Points of Order February 27th, 2015

Mr. Speaker, I rise to respond to the point of order that was raised this morning by the opposition House leader. At the outset, I want to reserve the right to come back and provide some further submissions. I have had a little more than an hour to prepare a response. Most of that time I have actually spent in the chamber for statements by members, question period and now routine proceedings. Therefore, I may wish to come back.

However, I want to provide you with an initial response, Mr. Speaker. What you are being asked to do is to interfere in the affairs of a committee and as we all know, committees are masters of their own process.

However, the real issue is whether MPs will be allowed to study and consider the anti-terrorism bill that is before the House, Bill C-51, or can the opposition, by endless speeches and obstruction, obstruct such a bill and prevent it from ever being studied or passed. Let us call it a tyranny of the minority.

There is a paradox here. The opposition members say that they want to have extensive study of the bill, yet at the same time they will not let it happen. The real objective is to filibuster and to block the bill. We on the government side think the bill is important. We are very open to discussion. We are open to study, but we do want to see the bill become law in this Parliament.

Every week we have stories of new attacks that are taking place and that are inspired or called upon, or actually undertaken, by ISIS, the Islamic State. It continues to increase the tempo of that. That is after the specific ISIL inspired attacks in Canada on October 20 and 22. We also have recent reports, with increasing tempo again, of foreign fighters, people leaving our country to join ISIL. Also alarming, we have again had recent reports of other jihadist groups, al Shabaab being the most recent one, making public calls for terrorist attacks on Canadian civilians on Canadian soil.

## What you need to do
**1.** Write out the part of the Bill C-51 speech between "Points of Order" and "their own process.", inclusive, word for word.
**2.** Extend the Bill C-51 speech with new sentences that pick up after its final line.
The records that follow have no connection to the Bill C-51 speech.

## Supplied information
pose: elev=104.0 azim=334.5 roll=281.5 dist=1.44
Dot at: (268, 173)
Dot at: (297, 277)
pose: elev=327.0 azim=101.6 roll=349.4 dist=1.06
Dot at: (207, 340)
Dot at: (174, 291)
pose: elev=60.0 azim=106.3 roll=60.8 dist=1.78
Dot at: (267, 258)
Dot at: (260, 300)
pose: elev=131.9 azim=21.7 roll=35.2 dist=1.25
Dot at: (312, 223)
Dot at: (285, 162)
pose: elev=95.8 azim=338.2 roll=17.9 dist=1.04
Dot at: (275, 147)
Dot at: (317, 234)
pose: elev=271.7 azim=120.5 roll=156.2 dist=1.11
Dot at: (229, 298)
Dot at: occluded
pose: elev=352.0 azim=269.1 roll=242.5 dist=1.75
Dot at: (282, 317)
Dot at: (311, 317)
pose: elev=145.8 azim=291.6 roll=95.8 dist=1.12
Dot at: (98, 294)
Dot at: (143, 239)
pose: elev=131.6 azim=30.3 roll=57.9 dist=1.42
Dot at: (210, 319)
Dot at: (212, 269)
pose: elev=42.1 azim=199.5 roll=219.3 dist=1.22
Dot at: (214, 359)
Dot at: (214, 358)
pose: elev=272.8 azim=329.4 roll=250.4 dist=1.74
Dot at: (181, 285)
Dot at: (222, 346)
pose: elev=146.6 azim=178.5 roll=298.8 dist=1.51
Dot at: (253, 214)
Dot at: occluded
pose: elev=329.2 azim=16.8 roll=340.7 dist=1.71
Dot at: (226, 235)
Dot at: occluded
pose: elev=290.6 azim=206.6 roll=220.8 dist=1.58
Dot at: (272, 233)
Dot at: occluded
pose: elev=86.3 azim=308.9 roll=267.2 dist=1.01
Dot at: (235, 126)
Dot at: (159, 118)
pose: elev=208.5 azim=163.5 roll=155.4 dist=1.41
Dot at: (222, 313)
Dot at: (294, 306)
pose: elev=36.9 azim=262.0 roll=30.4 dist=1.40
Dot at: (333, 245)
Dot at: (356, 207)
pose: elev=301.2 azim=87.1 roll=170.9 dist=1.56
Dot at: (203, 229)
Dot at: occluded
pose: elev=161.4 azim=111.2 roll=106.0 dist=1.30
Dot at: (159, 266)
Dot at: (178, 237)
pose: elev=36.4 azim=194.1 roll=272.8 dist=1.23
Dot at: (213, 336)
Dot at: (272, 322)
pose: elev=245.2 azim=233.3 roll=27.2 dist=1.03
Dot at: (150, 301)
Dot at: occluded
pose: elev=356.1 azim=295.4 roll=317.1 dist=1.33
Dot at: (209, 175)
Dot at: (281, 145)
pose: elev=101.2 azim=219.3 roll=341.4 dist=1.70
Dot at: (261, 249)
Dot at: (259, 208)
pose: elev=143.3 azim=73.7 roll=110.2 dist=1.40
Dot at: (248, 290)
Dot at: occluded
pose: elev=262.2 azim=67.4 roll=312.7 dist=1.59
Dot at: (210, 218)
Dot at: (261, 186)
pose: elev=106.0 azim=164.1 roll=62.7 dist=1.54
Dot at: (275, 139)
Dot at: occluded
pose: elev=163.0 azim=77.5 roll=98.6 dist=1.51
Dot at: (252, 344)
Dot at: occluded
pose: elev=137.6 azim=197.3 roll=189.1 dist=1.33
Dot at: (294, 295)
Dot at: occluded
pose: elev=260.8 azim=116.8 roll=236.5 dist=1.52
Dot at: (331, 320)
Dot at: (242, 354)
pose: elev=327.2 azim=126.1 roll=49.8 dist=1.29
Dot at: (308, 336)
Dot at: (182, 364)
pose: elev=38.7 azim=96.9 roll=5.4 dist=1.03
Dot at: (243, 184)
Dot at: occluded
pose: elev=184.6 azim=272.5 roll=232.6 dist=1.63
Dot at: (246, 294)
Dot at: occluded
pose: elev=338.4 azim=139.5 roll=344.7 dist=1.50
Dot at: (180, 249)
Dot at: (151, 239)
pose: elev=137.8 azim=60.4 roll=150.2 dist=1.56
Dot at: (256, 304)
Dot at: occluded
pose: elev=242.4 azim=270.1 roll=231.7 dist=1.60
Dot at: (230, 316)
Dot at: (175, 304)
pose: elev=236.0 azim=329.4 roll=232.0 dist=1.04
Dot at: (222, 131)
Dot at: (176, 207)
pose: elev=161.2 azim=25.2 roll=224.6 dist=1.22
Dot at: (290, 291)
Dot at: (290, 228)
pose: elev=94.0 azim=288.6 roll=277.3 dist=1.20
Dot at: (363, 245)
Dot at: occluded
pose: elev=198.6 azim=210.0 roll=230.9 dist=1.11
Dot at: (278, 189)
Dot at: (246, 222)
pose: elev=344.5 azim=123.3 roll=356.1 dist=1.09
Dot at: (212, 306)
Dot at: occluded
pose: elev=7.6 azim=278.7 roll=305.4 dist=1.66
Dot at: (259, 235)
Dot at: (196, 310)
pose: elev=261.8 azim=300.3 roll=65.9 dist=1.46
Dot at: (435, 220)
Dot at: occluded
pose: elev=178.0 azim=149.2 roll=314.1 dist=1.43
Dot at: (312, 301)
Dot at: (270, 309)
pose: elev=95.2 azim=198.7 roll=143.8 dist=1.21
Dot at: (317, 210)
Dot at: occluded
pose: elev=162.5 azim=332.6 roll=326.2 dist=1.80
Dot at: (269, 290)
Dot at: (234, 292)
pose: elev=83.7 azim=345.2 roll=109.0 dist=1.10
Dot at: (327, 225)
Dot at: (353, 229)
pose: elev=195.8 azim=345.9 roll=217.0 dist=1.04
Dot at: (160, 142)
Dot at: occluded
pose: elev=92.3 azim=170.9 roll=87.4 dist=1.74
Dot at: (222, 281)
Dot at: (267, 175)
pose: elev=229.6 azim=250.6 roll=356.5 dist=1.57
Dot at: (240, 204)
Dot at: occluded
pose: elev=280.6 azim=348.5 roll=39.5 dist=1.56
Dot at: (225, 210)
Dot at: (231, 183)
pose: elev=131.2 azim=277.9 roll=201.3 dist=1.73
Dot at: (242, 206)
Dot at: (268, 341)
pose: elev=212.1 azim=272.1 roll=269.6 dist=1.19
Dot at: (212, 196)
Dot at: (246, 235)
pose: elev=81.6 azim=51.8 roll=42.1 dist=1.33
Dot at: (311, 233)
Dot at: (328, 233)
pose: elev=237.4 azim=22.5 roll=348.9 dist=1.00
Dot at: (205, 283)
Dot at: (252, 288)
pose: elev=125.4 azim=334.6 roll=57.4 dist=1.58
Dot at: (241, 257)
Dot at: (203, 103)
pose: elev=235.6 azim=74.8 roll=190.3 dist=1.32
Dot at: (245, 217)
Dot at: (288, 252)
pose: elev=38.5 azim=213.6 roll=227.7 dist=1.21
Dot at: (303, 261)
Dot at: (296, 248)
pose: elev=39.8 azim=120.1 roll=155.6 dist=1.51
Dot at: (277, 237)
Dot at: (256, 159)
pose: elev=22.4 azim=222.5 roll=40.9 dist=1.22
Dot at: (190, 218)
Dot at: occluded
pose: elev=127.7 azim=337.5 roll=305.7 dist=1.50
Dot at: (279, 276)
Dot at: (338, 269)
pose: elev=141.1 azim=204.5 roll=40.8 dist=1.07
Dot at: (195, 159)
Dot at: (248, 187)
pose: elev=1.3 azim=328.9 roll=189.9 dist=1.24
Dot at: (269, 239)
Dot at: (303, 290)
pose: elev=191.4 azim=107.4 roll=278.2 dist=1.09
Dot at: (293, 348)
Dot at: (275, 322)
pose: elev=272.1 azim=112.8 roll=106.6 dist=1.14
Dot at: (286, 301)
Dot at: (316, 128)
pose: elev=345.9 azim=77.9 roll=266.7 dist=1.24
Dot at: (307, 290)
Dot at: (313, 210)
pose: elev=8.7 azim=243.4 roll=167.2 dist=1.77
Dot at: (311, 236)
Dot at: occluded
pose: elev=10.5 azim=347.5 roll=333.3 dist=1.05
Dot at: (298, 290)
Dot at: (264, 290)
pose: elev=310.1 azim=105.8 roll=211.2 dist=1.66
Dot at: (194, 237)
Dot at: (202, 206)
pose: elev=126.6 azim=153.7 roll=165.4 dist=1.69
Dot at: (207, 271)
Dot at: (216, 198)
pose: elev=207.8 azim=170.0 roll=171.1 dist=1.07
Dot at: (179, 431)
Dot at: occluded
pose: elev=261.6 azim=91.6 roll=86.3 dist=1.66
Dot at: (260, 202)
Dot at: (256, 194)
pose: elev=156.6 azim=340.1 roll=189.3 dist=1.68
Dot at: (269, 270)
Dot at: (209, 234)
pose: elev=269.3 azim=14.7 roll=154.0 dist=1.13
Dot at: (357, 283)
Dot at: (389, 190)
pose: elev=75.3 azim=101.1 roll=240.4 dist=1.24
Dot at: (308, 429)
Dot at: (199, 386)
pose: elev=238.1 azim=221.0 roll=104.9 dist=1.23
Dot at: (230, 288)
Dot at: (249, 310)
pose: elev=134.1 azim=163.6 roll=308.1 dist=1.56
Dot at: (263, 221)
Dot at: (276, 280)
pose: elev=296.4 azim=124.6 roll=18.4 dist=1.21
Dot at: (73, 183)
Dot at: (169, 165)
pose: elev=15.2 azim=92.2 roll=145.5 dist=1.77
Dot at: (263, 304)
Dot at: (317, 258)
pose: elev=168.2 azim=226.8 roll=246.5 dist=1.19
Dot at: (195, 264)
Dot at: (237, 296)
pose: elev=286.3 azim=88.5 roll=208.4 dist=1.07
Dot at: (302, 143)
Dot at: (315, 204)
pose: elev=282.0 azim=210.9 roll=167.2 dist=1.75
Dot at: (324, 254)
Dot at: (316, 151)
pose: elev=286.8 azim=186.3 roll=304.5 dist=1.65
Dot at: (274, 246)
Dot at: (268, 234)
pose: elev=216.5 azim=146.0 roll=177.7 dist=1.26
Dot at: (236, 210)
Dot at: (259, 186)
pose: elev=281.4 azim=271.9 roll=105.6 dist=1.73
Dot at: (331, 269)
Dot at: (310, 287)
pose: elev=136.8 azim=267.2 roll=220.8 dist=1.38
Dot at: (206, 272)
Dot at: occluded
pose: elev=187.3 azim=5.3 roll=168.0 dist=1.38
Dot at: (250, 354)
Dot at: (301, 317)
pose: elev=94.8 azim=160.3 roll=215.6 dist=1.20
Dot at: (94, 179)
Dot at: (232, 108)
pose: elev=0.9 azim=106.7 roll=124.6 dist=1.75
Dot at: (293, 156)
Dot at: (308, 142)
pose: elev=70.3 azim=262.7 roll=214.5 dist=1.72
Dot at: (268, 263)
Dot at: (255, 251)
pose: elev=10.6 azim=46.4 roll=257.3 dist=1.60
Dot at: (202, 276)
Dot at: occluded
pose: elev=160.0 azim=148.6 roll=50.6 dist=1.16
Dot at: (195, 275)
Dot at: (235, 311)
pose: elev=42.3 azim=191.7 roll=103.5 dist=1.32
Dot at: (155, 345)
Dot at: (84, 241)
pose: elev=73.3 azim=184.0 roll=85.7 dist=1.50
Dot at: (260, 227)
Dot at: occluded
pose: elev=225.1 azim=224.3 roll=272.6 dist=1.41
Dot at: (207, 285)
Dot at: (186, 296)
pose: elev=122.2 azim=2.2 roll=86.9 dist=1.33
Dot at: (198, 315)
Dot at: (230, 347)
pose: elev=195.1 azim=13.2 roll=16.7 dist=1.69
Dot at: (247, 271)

## Expected results
**1.**
Points of Order February 27th, 2015

Mr. Speaker, I rise to respond to the point of order that was raised this morning by the opposition House leader. At the outset, I want to reserve the right to come back and provide some further submissions. I have had a little more than an hour to prepare a response. Most of that time I have actually spent in the chamber for statements by members, question period and now routine proceedings. Therefore, I may wish to come back.

However, I want to provide you with an initial response, Mr. Speaker. What you are being asked to do is to interfere in the affairs of a committee and as we all know, committees are masters of their own process.

**2.**
Needless to say, in that context, there is a need for government and for this Parliament to take action. Having identified that there are gaps and additional things we could do to protect Canadians, there really is a duty upon us to do that and to allow that to happen. That speaks to the need to take action and to provide Canadians with those additional protections we have identified.

We are in a situation where time actually does matter. Endless delay and obstruction can have a cost and that can be a very high cost indeed.

Let us be clear about what the New Democratic Party was doing. The New Democrats have said it in their own words. In yesterday's communications they repeatedly indicated that what they were engaging in was a filibuster. I have one tweet here that was put out by the New Democratic Party. I will substitute the names for constituencies. It says, the member for Alfred-Pellen, a New Democrat, “happening now...is standing up to the Prime Minister and filibustering Bill C-51”. That is what was said, not asking for more witnesses, but rather filibustering.

Similarly, Shawn Dearn, who is the director of communications for the Leader of the Opposition, tweeted out that the member for Alfred-Pellan “is fighting for your rights and freedoms right now...by filibustering Bill C51”.

Similarly, the New Democratic Party headquarters put out a similar statement that the member for Alfred-Pellan “is fighting for our rights and freedoms right now by filibustering Bill C-51”.

The member for Skeena—Bulkley Valley cited the same thing, “standing up for rights and filibustering”.

This is clear evidence of that what the committee was dealing with was not considered debate and discussion, but rather filibustering.

What is filibustering? There are probably some normal people at home who are not familiar with that world and they should be made familiar with it. I will give them some indications.

The Gage Canadian Dictionary, the Canadian definition of it, defines filibuster as “the deliberate hindering of the passage of a bill in a legislature by long speeches or other means of delay”.

The Webster dictionary, a slightly smaller version, defines it as “a member of a legislature who obstructs a bill by making long speeches”.

The Oxford dictionary, which is my preferred dictionary, defines it as “prolonged speaking or other action which obstructs progress in a legislative assembly while not technically contravening the required procedures”. Then it says the origin is from the French “flibustier”, first applied to pirates who pillaged the Spanish colonies in the West Indies. I like that.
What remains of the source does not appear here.